Entre correr en una cinta y correr en el exterior hay un abismo. Dejando a un lado que las cintas son mucho más agresivas para las rodillas y fomentan las lesiones musculares, encerrarse en un gimnasio para practicar un deporte, cuya principal ventaja es que te hace sentir libre no tiene demasiado sentido. Así que escudriña bien tu ciudad a la caza de rincones alejados del bullicio, la contaminación y el tráfico donde sentirte más libre y disfrutar del deporte de moda.

Barcelona
Montaña, playa, infinidad de parques y ciudad. Realmente, Barcelona es una ciudad muy propicia para los runners. Serpentear la falda de Collserola, resiguiendo la ruta de la carretera de les Aigües te permite disfrutar de unas espectaculares vistas de la ciudad mientras trotas ?o galopas, depende de tu nivel- en un paisaje natural. En los últimos tiempos, este camino se ha puesto muy de moda, así que quizá puedes probar con el camino de la playa de El Prat de Llobregat. Correr por la ruta para caminantes y ciclistas que han construido mientras los aviones del principal aeropuerto de la ciudad aterrizan justo sobre tu cabeza es sencillamente espectacular.
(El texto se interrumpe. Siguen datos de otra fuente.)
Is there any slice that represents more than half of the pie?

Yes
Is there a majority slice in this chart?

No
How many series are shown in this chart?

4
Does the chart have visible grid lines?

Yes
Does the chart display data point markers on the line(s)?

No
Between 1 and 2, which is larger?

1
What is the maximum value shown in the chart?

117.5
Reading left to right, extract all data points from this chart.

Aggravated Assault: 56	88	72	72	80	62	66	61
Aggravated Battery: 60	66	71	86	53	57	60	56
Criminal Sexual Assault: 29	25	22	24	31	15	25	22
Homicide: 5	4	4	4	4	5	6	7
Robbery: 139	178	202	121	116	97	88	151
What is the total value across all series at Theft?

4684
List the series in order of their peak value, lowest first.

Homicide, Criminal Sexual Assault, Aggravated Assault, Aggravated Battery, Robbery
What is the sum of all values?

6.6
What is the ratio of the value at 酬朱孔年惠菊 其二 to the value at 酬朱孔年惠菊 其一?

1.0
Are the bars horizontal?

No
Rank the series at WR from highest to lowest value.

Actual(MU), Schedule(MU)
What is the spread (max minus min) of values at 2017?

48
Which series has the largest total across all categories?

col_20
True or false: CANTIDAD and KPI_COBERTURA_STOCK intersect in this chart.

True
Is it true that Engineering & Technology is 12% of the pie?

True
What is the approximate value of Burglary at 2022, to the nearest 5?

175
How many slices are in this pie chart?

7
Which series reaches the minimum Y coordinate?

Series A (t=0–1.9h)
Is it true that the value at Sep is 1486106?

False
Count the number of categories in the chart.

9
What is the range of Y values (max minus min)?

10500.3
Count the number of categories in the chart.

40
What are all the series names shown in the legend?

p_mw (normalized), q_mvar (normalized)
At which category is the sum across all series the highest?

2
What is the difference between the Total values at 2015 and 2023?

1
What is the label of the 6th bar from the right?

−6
Si eres un runner nocturno, disfrutarás además de la playa iluminada por detrás del aeropuerto.

Madrid
Si preguntaras a la mayoría de la gente por un lugar ideal para correr ?y para casi todo- en el centro de la capital la respuesta sería el parque del Retiro. Es gigante, está concurrido pero no se forman aglomeraciones que impidan el paso y, sí, es increíblemente bonito. Sin embargo, también en la capital te proponemos un lugar alternativo. La Casa de Campo ofrece unas características similares a las de El Retiro y tiene una gran variedad de trayectos. El Bosque es uno de los preferidos de aficionados y profesionales.

Sevilla
Ciudad llana, repleta de parques y con el Guadalquivir siempre como telón de fondo. Sevilla ofrece también muchas opciones a los runners. El parque con más solera para el atletismo tradicional es el de María Luisa, que tiene mucha sombra en verano y poca luz por la noche. Aunque quizá tiene más encanto trotar por el parque del Alamillo, herencia de la Expo'92, cuyo perímetro supera los 2,5 kms.

Bilbao
La ría se ha convertido en uno de los lugares de moda para correr. A lo largo del recorrido, de aproximadamente 5 kms, es posible disfrutar de unas fantásticas vistas de la ciudad , con el Guggenheim a medio camino. El único contra es que es una de las arterias de la ciudad, así que a hora punta puede ser algo molesto.